◆ **EXERCISE**
These entries are to be set down again exactly.
======== SOURCE INFORMATION
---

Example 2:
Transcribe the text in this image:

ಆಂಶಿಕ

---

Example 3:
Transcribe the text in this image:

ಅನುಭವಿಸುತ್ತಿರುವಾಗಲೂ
================
◆ **OUTPUT OF THE TASK**
---

Example 2:
Transcribe the text in this image:

ಆಂಶಿಕ

---

Example 3:
Transcribe the text in this image:

ಅನುಭವಿಸುತ್ತಿರುವಾಗಲೂ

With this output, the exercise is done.